Butler, Walter C. (1855-1895)

Walter C. Butler, who was born in New Haven, Conn., in 1855, and died at Redlands January 4, 1895, is held in very kindly remembrance by the large number of citizens of this place, who knew and respected him.  Mr. Butler was a graduate of the Sheffield Scientific School, of the class of 1876, and came to Redlands, in 1879, to follow his profession of engineering.  He was assistant engineer with F. E. Brown in the construction of the Bear Valley dam, and remained with the Bear Valley Irrigation Company until after the completion of its pipe line to Allesandro, in 1893. Later he was chief engineer for the Redlands Electric Light and Power Company, having charge of all its work in Mill Creek Cañon, and was employed by this company at the time of his death.


Besides these greater enterprises, Mr. Butler was engaged in many lesser importance in Redlands and its vicinity.  He planted the Brockton Tract, in 1883, and had charge of it until he entered the service of the Bear Valley Company.  He was engineer of the Mound City pipe line and laid out the extensive Drew ranch, near Mound City.  He was a brother of Mrs. Harvey Hewitt.  The marriage of Mr. Harvey Hewitt and Miss Butler, on March 18, 1884, was one of the earliest among the residents in this section of the valley, and Mr. Hewitt’s father, I. L. Hewitt, has one of the largest improved ranches in this vicinity.

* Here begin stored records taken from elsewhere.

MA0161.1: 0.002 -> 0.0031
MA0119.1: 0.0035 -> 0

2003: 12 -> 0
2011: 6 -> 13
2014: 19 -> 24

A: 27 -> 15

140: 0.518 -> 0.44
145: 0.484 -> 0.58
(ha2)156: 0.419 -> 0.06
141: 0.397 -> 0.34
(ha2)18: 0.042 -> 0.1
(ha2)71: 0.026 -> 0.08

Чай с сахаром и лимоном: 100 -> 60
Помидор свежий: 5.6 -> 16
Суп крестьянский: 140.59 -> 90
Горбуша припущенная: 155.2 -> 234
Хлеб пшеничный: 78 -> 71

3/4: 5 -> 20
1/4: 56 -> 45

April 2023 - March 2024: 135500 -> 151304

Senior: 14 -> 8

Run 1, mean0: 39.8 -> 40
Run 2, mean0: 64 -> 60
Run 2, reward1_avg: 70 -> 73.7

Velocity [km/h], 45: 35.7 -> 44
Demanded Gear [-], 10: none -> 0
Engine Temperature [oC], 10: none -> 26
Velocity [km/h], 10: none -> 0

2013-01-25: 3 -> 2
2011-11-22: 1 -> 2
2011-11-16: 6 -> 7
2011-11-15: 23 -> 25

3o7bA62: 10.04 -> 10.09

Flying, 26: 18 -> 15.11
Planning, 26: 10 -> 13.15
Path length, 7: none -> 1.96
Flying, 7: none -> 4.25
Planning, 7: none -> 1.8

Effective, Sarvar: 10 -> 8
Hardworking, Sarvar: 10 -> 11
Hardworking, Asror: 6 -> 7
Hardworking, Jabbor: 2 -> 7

Mr. Butler made the first experiments in Redlands in the canning of fruit, in the year 1885, having an establishment on a ranch belonging to him on Lugonia Avenue, where he put up in glass jars some of the finest fruit grown here, showing the superb quality of the deciduous fruits of Redlands.  Mr. Butler was reserved in manner but an entertaining conversationalist on occasion, a man of excellent ideas, wide reading and a splendid memory.  Very generous and with high ideas of honor and integrity, he made all his acquaintances his friends, and his death at an early age was more than a passing grief to an unusually wide circle.